Year on year prices have increased by 5.3% but in London it is much higher at 9.6% year on year and 1.8% month on month and the average price in the capital city is now a record £499,997.
The North East saw the only annual price decrease of 0.3% and also saw the only monthly price decrease with a fall of 0.3% as well.
But sales are down. From April 2014 to July 2014 there was an average of 78,330 sales per month but in the same months a year later, the figure was 71,766.
The data also shows that the number of properties sold in England and Wales for over £1 million in July 2015 was down 9% year on year and in London it was down 16%.
Jonathan Hopper, managing director of the buying agents Garrington Property Finders, said it was inevitable that the average property price in London would reach half a million pounds.
‘Prices in the capital have been marching relentlessly upward in all but the top tiers of the market, as strong demand collides with a sustained shortage of supply. But the average London property price won’t stay at £500,000 for long. Bullish sentiment has driven annual price inflation in the capital close to double digits again, and the half million mark could soon be forgotten,’ he explained.
He pointed out that the price gains are steadily rippling outwards from London, with both the South East and East of England posting annual rates of growth of over 8%, but England’s North-South divide remains as strong as ever.

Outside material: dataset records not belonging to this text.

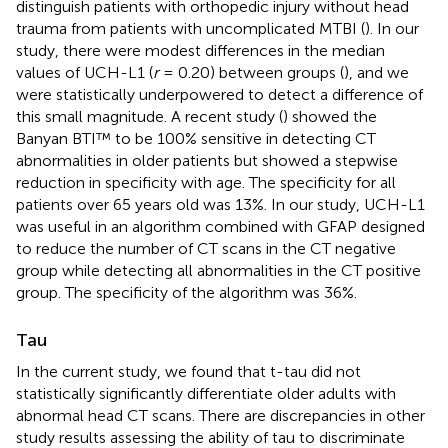
distinguish patients with orthopedic injury without head
trauma from patients with uncomplicated MTBI (
). In our
study, there were modest differences in the median
values of UCH-L1 (
r
= 0.20) between groups (
), and we
were statistically underpowered to detect a difference of
this small magnitude. A recent study (
) showed the
Banyan BTI™ to be 100% sensitive in detecting CT
abnormalities in older patients but showed a stepwise
reduction in specificity with age. The specificity for all
patients over 65 years old was 13%. In our study, UCH-L1
was useful in an algorithm combined with GFAP designed
to reduce the number of CT scans in the CT negative
group while detecting all abnormalities in the CT positive
group. The specificity of the algorithm was 36%.
Tau
In the current study, we found that t-tau did not
statistically significantly differentiate older adults with
abnormal head CT scans. There are discrepancies in other
study results assessing the ability of tau to discriminate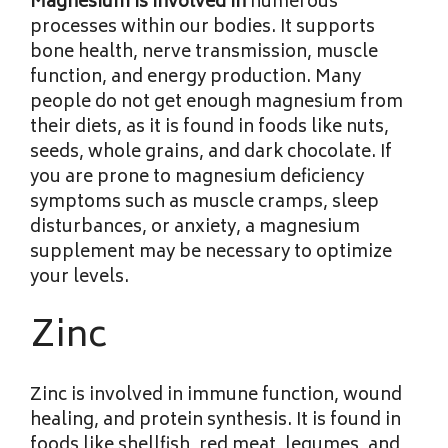
Magnesium is involved in
numerous
processes within our bodies. It supports
bone health, nerve transmission, muscle
function, and energy production. Many
people do not get enough magnesium from
their diets, as it is found in foods like nuts,
seeds, whole grains, and dark chocolate. If
you are prone to magnesium deficiency
symptoms such as muscle cramps, sleep
disturbances, or anxiety, a magnesium
supplement may be necessary to optimize
your levels.
Zinc
Zinc is involved in immune function, wound
healing, and protein synthesis. It is found in
foods like shellfish, red meat, legumes, and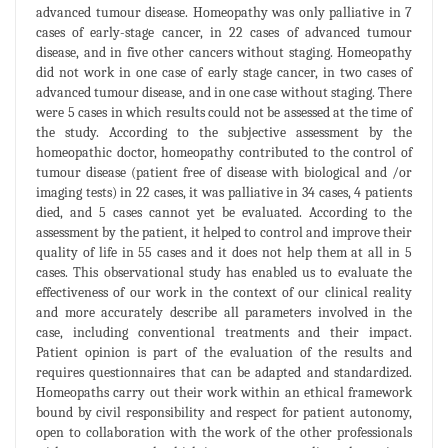
advanced tumour disease. Homeopathy was only palliative in 7
cases of early-stage cancer, in 22 cases of advanced tumour
disease, and in five other cancers without staging. Homeopathy
did not work in one case of early stage cancer, in two cases of
advanced tumour disease, and in one case without staging. There
were 5 cases in which results could not be assessed at the time of
the study. According to the subjective assessment by the
homeopathic doctor, homeopathy contributed to the control of
tumour disease (patient free of disease with biological and /or
imaging tests) in 22 cases, it was palliative in 34 cases, 4 patients
died, and 5 cases cannot yet be evaluated. According to the
assessment by the patient, it helped to control and improve their
quality of life in 55 cases and it does not help them at all in 5
cases. This observational study has enabled us to evaluate the
effectiveness of our work in the context of our clinical reality
and more accurately describe all parameters involved in the
case, including conventional treatments and their impact.
Patient opinion is part of the evaluation of the results and
requires questionnaires that can be adapted and standardized.
Homeopaths carry out their work within an ethical framework
bound by civil responsibility and respect for patient autonomy,
open to collaboration with the work of the other professionals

‘Even though the North West has reversed the sudden month on month drop in prices it saw in August, prices in the North East of England have slipped back into negative territory. By contrast much of the South and East looks like one giant hotspot, as the national picture returns firmly to type,’ he said,
But he believes that rising prices should not be confused with sound health in the property market. ‘The shortage of supply is endemic in several areas, and the current rate of demand can never be completely met. Yet for all the competition among buyers, most remain astute in their offering behaviour and sellers shouldn’t be tempted into thinking it’s an exclusively sellers’ market,’ he added.

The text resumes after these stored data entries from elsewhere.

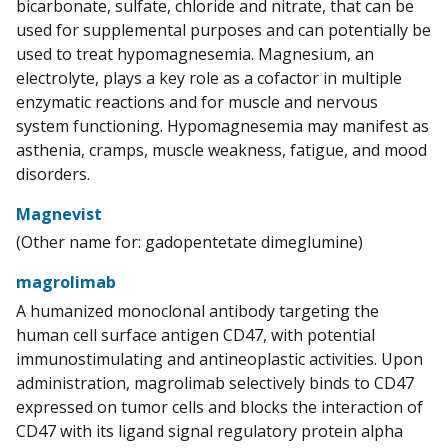
bicarbonate, sulfate, chloride and nitrate, that can be
used for supplemental purposes and can potentially be
used to treat hypomagnesemia. Magnesium, an
electrolyte, plays a key role as a cofactor in multiple
enzymatic reactions and for muscle and nervous
system functioning. Hypomagnesemia may manifest as
asthenia, cramps, muscle weakness, fatigue, and mood
disorders.
Magnevist
(Other name for: gadopentetate dimeglumine)
magrolimab
A humanized monoclonal antibody targeting the
human cell surface antigen CD47, with potential
immunostimulating and antineoplastic activities. Upon
administration, magrolimab selectively binds to CD47
expressed on tumor cells and blocks the interaction of
CD47 with its ligand signal regulatory protein alpha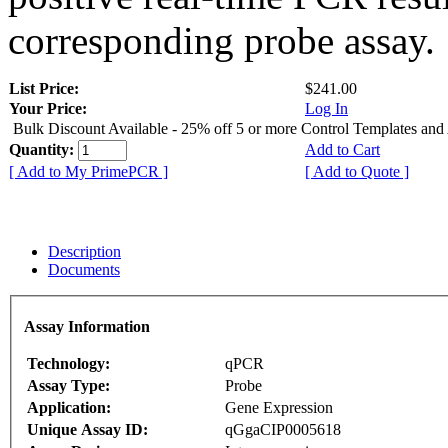
corresponding probe assay.
List Price:
$241.00
Your Price:
Log In
Bulk Discount Available - 25% off 5 or more Control Templates and
Quantity:
Add to Cart
[ Add to My PrimePCR ]
[ Add to Quote ]
Description
Documents
Assay Information
Technology:
qPCR
Assay Type:
Probe
Application:
Gene Expression
Unique Assay ID:
qGgaCIP0005618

A sense of balance is appearing in the market, according to Nicholas Leeming, chairman of high end national estate agents Jackson-Stops & Staff. ‘London continues to drive forward but we’re now seeing emerging boroughs such as Newham and Hounslow enjoy strong growth, while traditional performers such as Hammersmith and Fulham begin to wane,’ he said.
‘There still remains a stand-off between buyers and sellers at the top end of the market, with neither party prepared to accept the higher cost of stamp duty. Outside of the capital, it is encouraging to see six of the nine regions experience positive growth within 1% of each other, reflective of the burgeoning local economies and infrastructure improvements that are helping to increase connectivity,’ he added.

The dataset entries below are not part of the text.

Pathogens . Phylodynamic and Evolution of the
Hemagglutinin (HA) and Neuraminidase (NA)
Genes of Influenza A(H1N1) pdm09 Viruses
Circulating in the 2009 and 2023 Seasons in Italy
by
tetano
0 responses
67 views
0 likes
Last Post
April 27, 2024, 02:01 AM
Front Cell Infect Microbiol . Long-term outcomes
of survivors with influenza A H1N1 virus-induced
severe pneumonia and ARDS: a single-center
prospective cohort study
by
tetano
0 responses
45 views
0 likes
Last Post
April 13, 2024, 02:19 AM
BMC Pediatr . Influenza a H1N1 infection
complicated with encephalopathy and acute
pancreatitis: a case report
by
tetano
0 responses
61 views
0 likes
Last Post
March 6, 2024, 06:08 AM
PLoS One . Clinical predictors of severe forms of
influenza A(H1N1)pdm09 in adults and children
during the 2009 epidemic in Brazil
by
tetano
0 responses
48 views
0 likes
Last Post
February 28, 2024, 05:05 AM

Weak supply is driving the market price growth, said Rob Weaver, director of investments at property crowdfunding platform Property Partner. ‘The lack of property coming onto the market, coupled with the lack of new homes being built, is applying upward pressure on prices. Supply may have gone AWOL but demand is still very much there,’ he explained.
‘As has happened so often in the past, London was once again the standout performer, delivering much stronger growth than any other UK region. That average prices in the capital are just a whisker off half a million pounds reinforces how buying in the capital has become a pipe dream for most first time buyers,’ he added.
He believes that the clear message emerging from the data is that the supply issues needs to be addressed and innovative solutions are needed both from the Government and private sector alike.
John Eastgate, sales and marketing director of OneSavings Bank, pointed out that annual price inflation reached a six month high in September but while this may be good news for sellers there is little respite for first time buyers, who struggle with the need to match higher house prices with larger deposits.
‘Strong mortgage lending figures have so far been supported by year on year growth in remortgage activity, so this acceleration in house price inflation may yet further impact on the purchase market,; he said.
Most of the growth is coming from a shortage of homes for sale, according to Peter Rollings, chief executive officer of Marsh & Parsons, especially the more affordable end of the London market.
‘This will only escalate with an anticipated rise of interest rates in the New Year. Conversely, sales activity is looking decidedly cooler and the million pound plus market is yet to thaw out and get moving again since suffering the repercussions of more stringent stamp duty,’ he said.
Lora Roberts, portfolio manager at Ascend Properties, believes that it is highly encouraging to see the North West enjoy the same monthly price growth as the south east, a feat that would have been unheard of 24 months ago.
‘We’re now seeing six of the nine regions outside of the capital enjoy positive monthly growth within one percent of each other, reflective of strengthening local economies and a paradigm shift that shows London and the south are starting to have stiff competition,’ she said.